Task requirements — Copy nothing but the text: reproduce each line of the listing exactly and leave the pictures out.

Data excerpt —

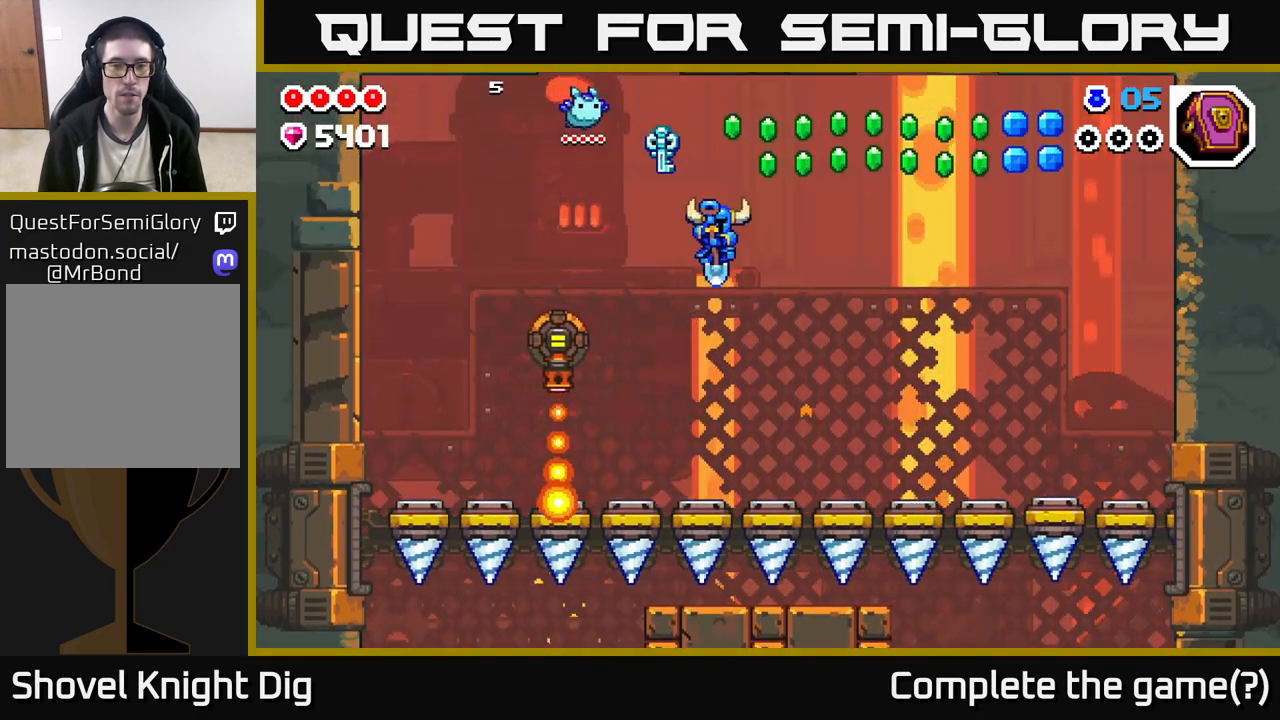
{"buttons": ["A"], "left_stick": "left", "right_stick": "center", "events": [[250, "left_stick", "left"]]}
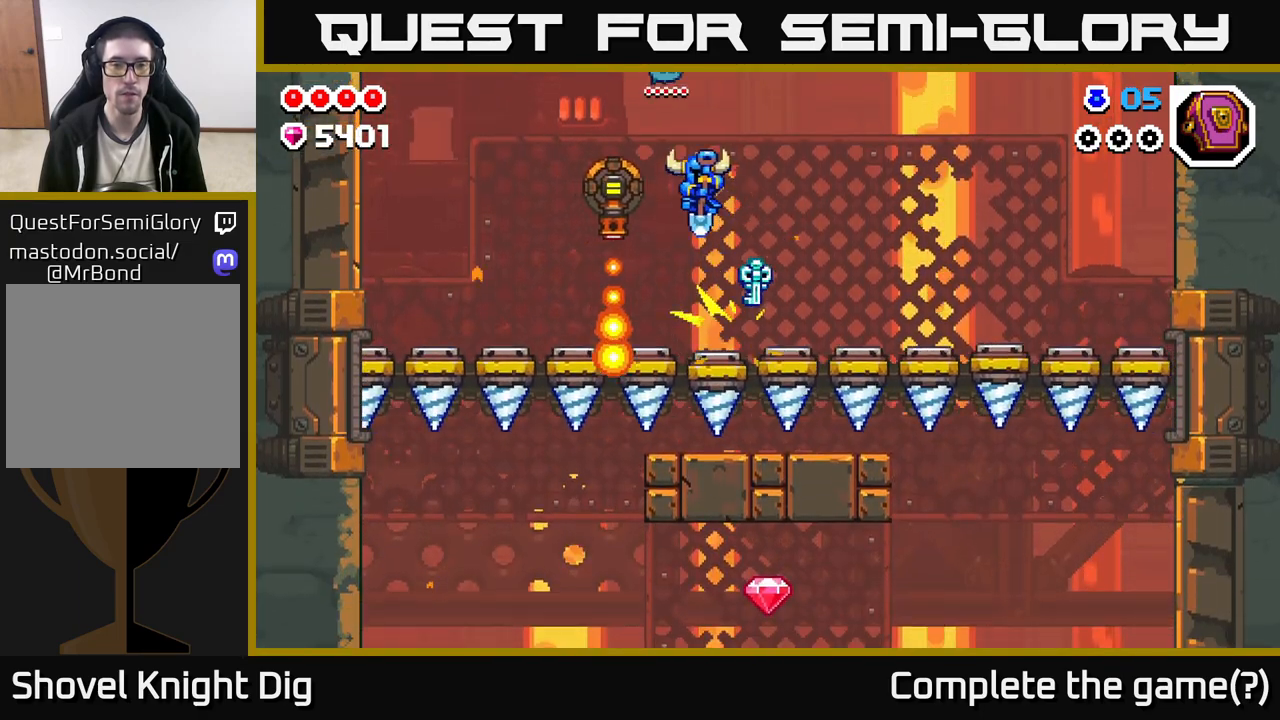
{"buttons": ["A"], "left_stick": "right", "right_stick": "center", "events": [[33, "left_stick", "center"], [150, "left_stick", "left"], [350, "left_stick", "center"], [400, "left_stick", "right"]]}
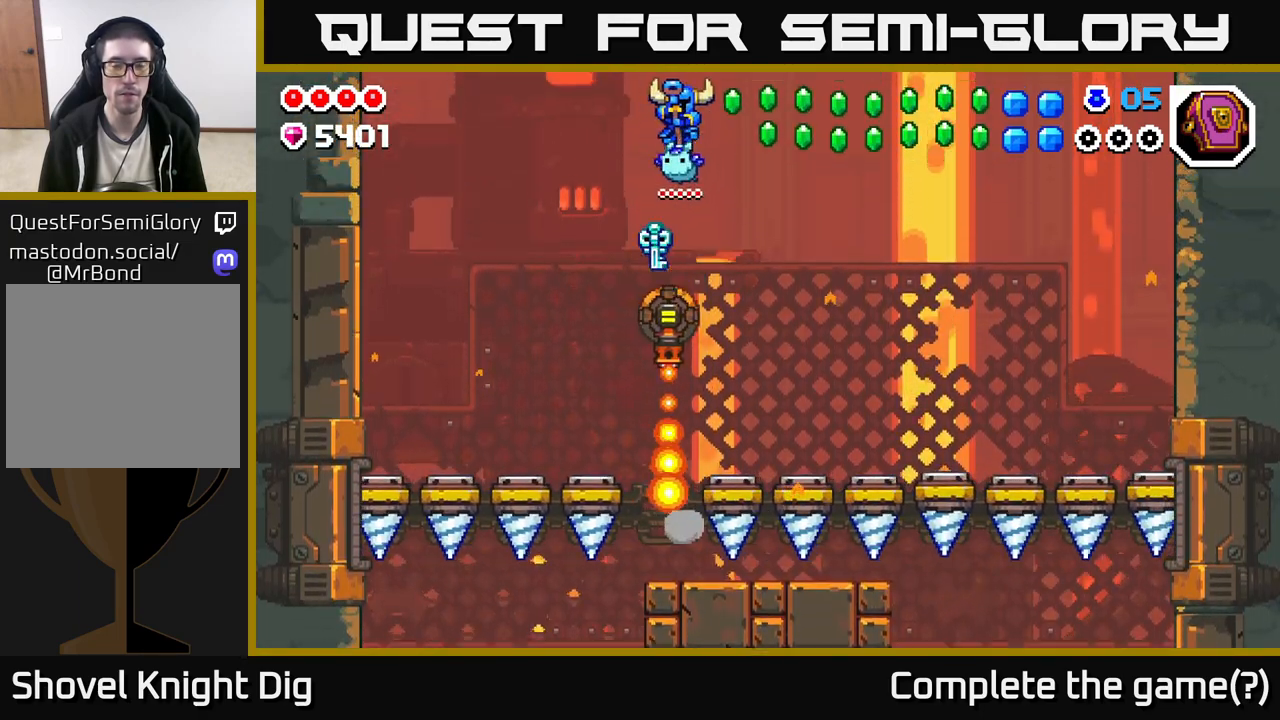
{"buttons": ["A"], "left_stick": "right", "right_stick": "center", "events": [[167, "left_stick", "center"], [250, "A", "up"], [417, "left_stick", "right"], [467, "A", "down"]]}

The completed task —
{"buttons": ["A"], "left_stick": "left", "right_stick": "center", "events": [[250, "left_stick", "left"]]}
{"buttons": ["A"], "left_stick": "right", "right_stick": "center", "events": [[33, "left_stick", "center"], [150, "left_stick", "left"], [350, "left_stick", "center"], [400, "left_stick", "right"]]}
{"buttons": ["A"], "left_stick": "right", "right_stick": "center", "events": [[167, "left_stick", "center"], [250, "A", "up"], [417, "left_stick", "right"], [467, "A", "down"]]}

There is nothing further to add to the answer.